### [ASSIGNMENT]
Check each line below for the word "avis" and give the number of lines that have it, nothing more.

________________________________________

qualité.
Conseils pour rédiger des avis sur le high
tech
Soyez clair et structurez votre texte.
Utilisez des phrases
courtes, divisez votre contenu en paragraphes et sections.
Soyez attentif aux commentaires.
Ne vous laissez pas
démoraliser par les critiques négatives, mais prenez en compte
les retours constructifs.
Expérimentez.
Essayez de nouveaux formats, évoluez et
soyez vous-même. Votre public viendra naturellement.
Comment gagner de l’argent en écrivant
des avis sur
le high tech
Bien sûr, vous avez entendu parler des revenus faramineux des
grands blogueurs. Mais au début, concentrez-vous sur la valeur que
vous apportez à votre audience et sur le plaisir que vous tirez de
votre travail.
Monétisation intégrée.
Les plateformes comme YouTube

________________________________________

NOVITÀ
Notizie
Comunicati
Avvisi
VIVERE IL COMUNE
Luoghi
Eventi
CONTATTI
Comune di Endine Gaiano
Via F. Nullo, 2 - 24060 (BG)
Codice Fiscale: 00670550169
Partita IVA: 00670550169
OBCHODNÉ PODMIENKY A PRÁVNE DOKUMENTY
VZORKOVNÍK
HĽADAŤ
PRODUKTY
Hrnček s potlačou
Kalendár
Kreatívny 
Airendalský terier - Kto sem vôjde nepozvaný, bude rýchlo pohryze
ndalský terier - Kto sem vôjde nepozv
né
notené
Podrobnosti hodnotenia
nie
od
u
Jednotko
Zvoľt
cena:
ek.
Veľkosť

________________________________________

### [OUTPUT FOR THIS EXERCISE]
2